Not So Fast
Submitted by Atlas Indicators Investment Advisors on February 23rd, 2018
Atlas has noticed a pattern in recent economic data. Our economy’s growth rate pushed through the 3.0 percent level (adjusted for inflation) during the middle quarters of last year; since then, the indicators have not been as strong. Slower might best describe the recent developments.
The earliest estimate of fourth quarter 2017 gross domestic product (GDP) decelerated back below 3.0 percent as we reported last month, and Atlas is not expecting a strong revision next Wednesday. First, our trade deficit widened in December and that will subtract more from the original GDP report than first expected. Next, 2017’s final iteration of retail sales was less than first estimated, which will result in further subtraction. Remember, these transactions represent roughly 20 percent of the economy. Business investment took a breather as well in December as shipments of capital goods declined, and industrial production for the same period was lower than first counted. Finally, productivity declined in the final three months of the year.

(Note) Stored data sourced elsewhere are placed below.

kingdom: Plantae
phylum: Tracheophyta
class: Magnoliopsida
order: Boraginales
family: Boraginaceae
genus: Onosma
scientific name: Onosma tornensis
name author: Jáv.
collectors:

Some of the early data for the current quarter have been challenged as well. Retail sales in January fell even after the prior period’s downward revision. Industrial production declined further last month, even after its downward revision. Still, January data continue being collected for many indicators and February isn’t even over, so with over a month left, the first quarter of 2018 may surprise us yet. Atlas has just noticed a slowing pattern, but that does not mean something serious is developing.
Slowing is not the same as contracting, and that is the most important takeaway. Our economy is dynamic and never moves in a straight orderly pattern, even when times are good. Atlas will continue monitoring numerous data points as they are released. If a slowing pattern becomes more pronounced, we’ll keep you posted.